▸ **Aim of the task**
Please print each of the entries below exactly.

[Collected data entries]
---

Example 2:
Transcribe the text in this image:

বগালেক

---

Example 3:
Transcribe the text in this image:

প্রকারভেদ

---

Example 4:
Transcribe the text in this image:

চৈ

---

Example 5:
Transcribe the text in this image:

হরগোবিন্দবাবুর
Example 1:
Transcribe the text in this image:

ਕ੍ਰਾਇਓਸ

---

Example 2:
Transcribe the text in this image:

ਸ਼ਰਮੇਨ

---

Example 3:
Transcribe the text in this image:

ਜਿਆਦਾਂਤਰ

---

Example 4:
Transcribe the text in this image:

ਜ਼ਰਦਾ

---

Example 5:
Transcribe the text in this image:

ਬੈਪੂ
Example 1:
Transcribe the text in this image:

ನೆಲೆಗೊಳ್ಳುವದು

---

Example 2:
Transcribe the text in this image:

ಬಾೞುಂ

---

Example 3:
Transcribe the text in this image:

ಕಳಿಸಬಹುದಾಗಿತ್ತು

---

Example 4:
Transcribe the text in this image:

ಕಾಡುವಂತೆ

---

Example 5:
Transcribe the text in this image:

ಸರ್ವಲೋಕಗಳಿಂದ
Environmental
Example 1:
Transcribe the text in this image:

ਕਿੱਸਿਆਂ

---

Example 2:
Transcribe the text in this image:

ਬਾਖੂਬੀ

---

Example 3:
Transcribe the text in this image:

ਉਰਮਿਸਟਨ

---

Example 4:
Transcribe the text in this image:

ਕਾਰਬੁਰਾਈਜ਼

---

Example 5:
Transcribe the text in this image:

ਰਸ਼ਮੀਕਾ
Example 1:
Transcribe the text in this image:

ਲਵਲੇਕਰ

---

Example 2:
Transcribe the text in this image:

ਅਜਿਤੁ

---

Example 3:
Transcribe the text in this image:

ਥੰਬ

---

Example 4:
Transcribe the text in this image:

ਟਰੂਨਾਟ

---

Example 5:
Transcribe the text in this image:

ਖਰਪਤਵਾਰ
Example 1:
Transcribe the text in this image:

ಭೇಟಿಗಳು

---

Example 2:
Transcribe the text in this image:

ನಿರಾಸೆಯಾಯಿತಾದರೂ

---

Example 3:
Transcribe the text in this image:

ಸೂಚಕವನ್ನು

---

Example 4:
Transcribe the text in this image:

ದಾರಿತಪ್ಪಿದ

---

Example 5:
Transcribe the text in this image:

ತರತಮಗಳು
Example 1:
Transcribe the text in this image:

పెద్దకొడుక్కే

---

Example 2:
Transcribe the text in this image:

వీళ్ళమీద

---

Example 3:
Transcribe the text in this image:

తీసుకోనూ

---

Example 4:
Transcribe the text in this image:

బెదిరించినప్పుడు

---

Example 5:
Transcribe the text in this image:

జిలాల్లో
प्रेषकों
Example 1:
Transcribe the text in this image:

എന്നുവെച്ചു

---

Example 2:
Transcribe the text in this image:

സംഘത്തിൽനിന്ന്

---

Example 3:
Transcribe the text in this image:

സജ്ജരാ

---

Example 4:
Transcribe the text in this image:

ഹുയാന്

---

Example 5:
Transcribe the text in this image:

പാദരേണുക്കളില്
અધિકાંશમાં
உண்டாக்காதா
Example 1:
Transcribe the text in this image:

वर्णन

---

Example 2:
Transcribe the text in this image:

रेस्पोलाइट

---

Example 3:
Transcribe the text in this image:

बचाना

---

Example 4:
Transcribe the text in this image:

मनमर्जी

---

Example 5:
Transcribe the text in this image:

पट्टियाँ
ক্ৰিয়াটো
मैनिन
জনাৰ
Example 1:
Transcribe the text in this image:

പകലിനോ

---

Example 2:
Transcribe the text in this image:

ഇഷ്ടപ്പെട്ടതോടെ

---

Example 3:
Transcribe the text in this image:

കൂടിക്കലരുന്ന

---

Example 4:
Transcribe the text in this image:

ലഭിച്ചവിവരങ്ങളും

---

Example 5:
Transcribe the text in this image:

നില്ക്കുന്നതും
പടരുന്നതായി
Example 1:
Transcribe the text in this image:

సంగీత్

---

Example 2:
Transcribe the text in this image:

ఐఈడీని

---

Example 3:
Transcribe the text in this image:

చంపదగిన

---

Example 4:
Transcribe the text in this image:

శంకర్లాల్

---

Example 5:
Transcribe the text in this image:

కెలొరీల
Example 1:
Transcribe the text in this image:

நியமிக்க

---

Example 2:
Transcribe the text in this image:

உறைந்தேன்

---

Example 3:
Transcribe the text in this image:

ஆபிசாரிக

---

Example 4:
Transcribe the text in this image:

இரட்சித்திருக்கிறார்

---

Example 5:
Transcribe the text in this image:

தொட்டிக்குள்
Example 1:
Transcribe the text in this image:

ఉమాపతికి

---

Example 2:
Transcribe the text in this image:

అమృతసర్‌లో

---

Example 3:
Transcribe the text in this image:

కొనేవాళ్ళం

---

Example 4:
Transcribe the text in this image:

▸ **Problem solution**
---

Example 2:
Transcribe the text in this image:

বগালেক

---

Example 3:
Transcribe the text in this image:

প্রকারভেদ

---

Example 4:
Transcribe the text in this image:

চৈ

---

Example 5:
Transcribe the text in this image:

হরগোবিন্দবাবুর
Example 1:
Transcribe the text in this image:

ਕ੍ਰਾਇਓਸ

---

Example 2:
Transcribe the text in this image:

ਸ਼ਰਮੇਨ

---

Example 3:
Transcribe the text in this image:

ਜਿਆਦਾਂਤਰ

---

Example 4:
Transcribe the text in this image:

ਜ਼ਰਦਾ

---

Example 5:
Transcribe the text in this image:

ਬੈਪੂ
Example 1:
Transcribe the text in this image:

ನೆಲೆಗೊಳ್ಳುವದು

---

Example 2:
Transcribe the text in this image:

ಬಾೞುಂ

---

Example 3:
Transcribe the text in this image:

ಕಳಿಸಬಹುದಾಗಿತ್ತು

---

Example 4:
Transcribe the text in this image:

ಕಾಡುವಂತೆ

---

Example 5:
Transcribe the text in this image:

ಸರ್ವಲೋಕಗಳಿಂದ
Environmental
Example 1:
Transcribe the text in this image:

ਕਿੱਸਿਆਂ

---

Example 2:
Transcribe the text in this image:

ਬਾਖੂਬੀ

---

Example 3:
Transcribe the text in this image:

ਉਰਮਿਸਟਨ

---

Example 4:
Transcribe the text in this image:

ਕਾਰਬੁਰਾਈਜ਼

---

Example 5:
Transcribe the text in this image:

ਰਸ਼ਮੀਕਾ
Example 1:
Transcribe the text in this image:

ਲਵਲੇਕਰ

---

Example 2:
Transcribe the text in this image:

ਅਜਿਤੁ

---

Example 3:
Transcribe the text in this image:

ਥੰਬ

---

Example 4:
Transcribe the text in this image:

ਟਰੂਨਾਟ

---

Example 5:
Transcribe the text in this image:

ਖਰਪਤਵਾਰ
Example 1:
Transcribe the text in this image:

ಭೇಟಿಗಳು

---

Example 2:
Transcribe the text in this image:

ನಿರಾಸೆಯಾಯಿತಾದರೂ

---

Example 3:
Transcribe the text in this image:

ಸೂಚಕವನ್ನು

---

Example 4:
Transcribe the text in this image:

ದಾರಿತಪ್ಪಿದ

---

Example 5:
Transcribe the text in this image:

ತರತಮಗಳು
Example 1:
Transcribe the text in this image:

పెద్దకొడుక్కే

---

Example 2:
Transcribe the text in this image:

వీళ్ళమీద

---

Example 3:
Transcribe the text in this image:

తీసుకోనూ

---

Example 4:
Transcribe the text in this image:

బెదిరించినప్పుడు

---

Example 5:
Transcribe the text in this image:

జిలాల్లో
प्रेषकों
Example 1:
Transcribe the text in this image:

എന്നുവെച്ചു

---

Example 2:
Transcribe the text in this image:

സംഘത്തിൽനിന്ന്

---

Example 3:
Transcribe the text in this image:

സജ്ജരാ

---

Example 4:
Transcribe the text in this image:

ഹുയാന്

---

Example 5:
Transcribe the text in this image:

പാദരേണുക്കളില്
અધિકાંશમાં
உண்டாக்காதா
Example 1:
Transcribe the text in this image:

वर्णन

---

Example 2:
Transcribe the text in this image:

रेस्पोलाइट

---

Example 3:
Transcribe the text in this image:

बचाना

---

Example 4:
Transcribe the text in this image:

मनमर्जी

---

Example 5:
Transcribe the text in this image:

पट्टियाँ
ক্ৰিয়াটো
मैनिन
জনাৰ
Example 1:
Transcribe the text in this image:

പകലിനോ

---

Example 2:
Transcribe the text in this image:

ഇഷ്ടപ്പെട്ടതോടെ

---

Example 3:
Transcribe the text in this image:

കൂടിക്കലരുന്ന

---

Example 4:
Transcribe the text in this image:

ലഭിച്ചവിവരങ്ങളും

---

Example 5:
Transcribe the text in this image:

നില്ക്കുന്നതും
പടരുന്നതായി
Example 1:
Transcribe the text in this image:

సంగీత్

---

Example 2:
Transcribe the text in this image:

ఐఈడీని

---

Example 3:
Transcribe the text in this image:

చంపదగిన

---

Example 4:
Transcribe the text in this image:

శంకర్లాల్

---

Example 5:
Transcribe the text in this image:

కెలొరీల
Example 1:
Transcribe the text in this image:

நியமிக்க

---

Example 2:
Transcribe the text in this image:

உறைந்தேன்

---

Example 3:
Transcribe the text in this image:

ஆபிசாரிக

---

Example 4:
Transcribe the text in this image:

இரட்சித்திருக்கிறார்

---

Example 5:
Transcribe the text in this image:

தொட்டிக்குள்
Example 1:
Transcribe the text in this image:

ఉమాపతికి

---

Example 2:
Transcribe the text in this image:

అమృతసర్‌లో

---

Example 3:
Transcribe the text in this image:

కొనేవాళ్ళం

---

Example 4:
Transcribe the text in this image:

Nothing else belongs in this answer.